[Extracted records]
..............................
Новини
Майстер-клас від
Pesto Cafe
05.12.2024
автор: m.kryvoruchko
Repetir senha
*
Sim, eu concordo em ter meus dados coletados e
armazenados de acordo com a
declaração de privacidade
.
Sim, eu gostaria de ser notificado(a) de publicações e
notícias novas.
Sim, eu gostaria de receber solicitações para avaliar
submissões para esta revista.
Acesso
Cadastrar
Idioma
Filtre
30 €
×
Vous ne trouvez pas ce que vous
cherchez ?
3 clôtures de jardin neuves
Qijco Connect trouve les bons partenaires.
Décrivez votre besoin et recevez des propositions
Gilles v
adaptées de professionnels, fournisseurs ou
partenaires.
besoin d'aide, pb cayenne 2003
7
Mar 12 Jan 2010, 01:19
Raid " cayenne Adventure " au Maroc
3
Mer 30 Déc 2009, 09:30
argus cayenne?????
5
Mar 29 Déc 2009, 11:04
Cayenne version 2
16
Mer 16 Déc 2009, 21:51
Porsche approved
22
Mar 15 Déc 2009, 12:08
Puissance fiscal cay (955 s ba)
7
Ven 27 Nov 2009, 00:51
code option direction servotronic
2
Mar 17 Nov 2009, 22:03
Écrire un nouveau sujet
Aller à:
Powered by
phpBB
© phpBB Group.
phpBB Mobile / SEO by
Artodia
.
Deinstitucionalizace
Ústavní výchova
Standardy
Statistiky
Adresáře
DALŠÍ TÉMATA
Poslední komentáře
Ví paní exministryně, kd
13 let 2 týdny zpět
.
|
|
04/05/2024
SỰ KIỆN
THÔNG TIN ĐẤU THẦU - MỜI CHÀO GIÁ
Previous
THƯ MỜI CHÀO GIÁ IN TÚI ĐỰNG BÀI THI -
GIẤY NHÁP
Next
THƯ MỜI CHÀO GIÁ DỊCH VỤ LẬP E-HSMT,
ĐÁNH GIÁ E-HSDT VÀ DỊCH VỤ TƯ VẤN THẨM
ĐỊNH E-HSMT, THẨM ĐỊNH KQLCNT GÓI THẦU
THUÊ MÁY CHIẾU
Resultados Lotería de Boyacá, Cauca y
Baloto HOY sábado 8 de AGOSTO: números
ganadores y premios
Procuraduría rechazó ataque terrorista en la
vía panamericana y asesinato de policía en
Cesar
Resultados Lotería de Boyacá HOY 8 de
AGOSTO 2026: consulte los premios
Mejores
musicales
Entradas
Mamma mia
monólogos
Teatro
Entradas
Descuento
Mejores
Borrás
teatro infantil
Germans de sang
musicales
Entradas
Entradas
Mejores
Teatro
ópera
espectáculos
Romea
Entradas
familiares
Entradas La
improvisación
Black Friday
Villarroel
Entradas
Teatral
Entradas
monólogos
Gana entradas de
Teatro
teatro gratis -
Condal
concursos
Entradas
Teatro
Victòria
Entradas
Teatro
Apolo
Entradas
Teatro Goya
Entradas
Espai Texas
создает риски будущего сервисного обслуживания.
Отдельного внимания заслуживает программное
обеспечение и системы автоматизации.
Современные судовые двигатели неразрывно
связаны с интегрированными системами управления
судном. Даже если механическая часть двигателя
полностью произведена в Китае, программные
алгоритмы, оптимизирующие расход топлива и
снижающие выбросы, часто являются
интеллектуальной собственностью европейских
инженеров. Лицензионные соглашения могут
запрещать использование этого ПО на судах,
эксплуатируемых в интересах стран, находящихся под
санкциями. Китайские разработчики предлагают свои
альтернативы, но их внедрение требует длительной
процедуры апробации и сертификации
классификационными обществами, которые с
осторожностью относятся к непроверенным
..............................
→ What to do:
Print all the data above word for word.

→ Exercise answer:
Новини
Майстер-клас від
Pesto Cafe
05.12.2024
автор: m.kryvoruchko
Repetir senha
*
Sim, eu concordo em ter meus dados coletados e
armazenados de acordo com a
declaração de privacidade
.
Sim, eu gostaria de ser notificado(a) de publicações e
notícias novas.
Sim, eu gostaria de receber solicitações para avaliar
submissões para esta revista.
Acesso
Cadastrar
Idioma
Filtre
30 €
×
Vous ne trouvez pas ce que vous
cherchez ?
3 clôtures de jardin neuves
Qijco Connect trouve les bons partenaires.
Décrivez votre besoin et recevez des propositions
Gilles v
adaptées de professionnels, fournisseurs ou
partenaires.
besoin d'aide, pb cayenne 2003
7
Mar 12 Jan 2010, 01:19
Raid " cayenne Adventure " au Maroc
3
Mer 30 Déc 2009, 09:30
argus cayenne?????
5
Mar 29 Déc 2009, 11:04
Cayenne version 2
16
Mer 16 Déc 2009, 21:51
Porsche approved
22
Mar 15 Déc 2009, 12:08
Puissance fiscal cay (955 s ba)
7
Ven 27 Nov 2009, 00:51
code option direction servotronic
2
Mar 17 Nov 2009, 22:03
Écrire un nouveau sujet
Aller à:
Powered by
phpBB
© phpBB Group.
phpBB Mobile / SEO by
Artodia
.
Deinstitucionalizace
Ústavní výchova
Standardy
Statistiky
Adresáře
DALŠÍ TÉMATA
Poslední komentáře
Ví paní exministryně, kd
13 let 2 týdny zpět
.
|
|
04/05/2024
SỰ KIỆN
THÔNG TIN ĐẤU THẦU - MỜI CHÀO GIÁ
Previous
THƯ MỜI CHÀO GIÁ IN TÚI ĐỰNG BÀI THI -
GIẤY NHÁP
Next
THƯ MỜI CHÀO GIÁ DỊCH VỤ LẬP E-HSMT,
ĐÁNH GIÁ E-HSDT VÀ DỊCH VỤ TƯ VẤN THẨM
ĐỊNH E-HSMT, THẨM ĐỊNH KQLCNT GÓI THẦU
THUÊ MÁY CHIẾU
Resultados Lotería de Boyacá, Cauca y
Baloto HOY sábado 8 de AGOSTO: números
ganadores y premios
Procuraduría rechazó ataque terrorista en la
vía panamericana y asesinato de policía en
Cesar
Resultados Lotería de Boyacá HOY 8 de
AGOSTO 2026: consulte los premios
Mejores
musicales
Entradas
Mamma mia
monólogos
Teatro
Entradas
Descuento
Mejores
Borrás
teatro infantil
Germans de sang
musicales
Entradas
Entradas
Mejores
Teatro
ópera
espectáculos
Romea
Entradas
familiares
Entradas La
improvisación
Black Friday
Villarroel
Entradas
Teatral
Entradas
monólogos
Gana entradas de
Teatro
teatro gratis -
Condal
concursos
Entradas
Teatro
Victòria
Entradas
Teatro
Apolo
Entradas
Teatro Goya
Entradas
Espai Texas
создает риски будущего сервисного обслуживания.
Отдельного внимания заслуживает программное
обеспечение и системы автоматизации.
Современные судовые двигатели неразрывно
связаны с интегрированными системами управления
судном. Даже если механическая часть двигателя
полностью произведена в Китае, программные
алгоритмы, оптимизирующие расход топлива и
снижающие выбросы, часто являются
интеллектуальной собственностью европейских
инженеров. Лицензионные соглашения могут
запрещать использование этого ПО на судах,
эксплуатируемых в интересах стран, находящихся под
санкциями. Китайские разработчики предлагают свои
альтернативы, но их внедрение требует длительной
процедуры апробации и сертификации
классификационными обществами, которые с
осторожностью относятся к непроверенным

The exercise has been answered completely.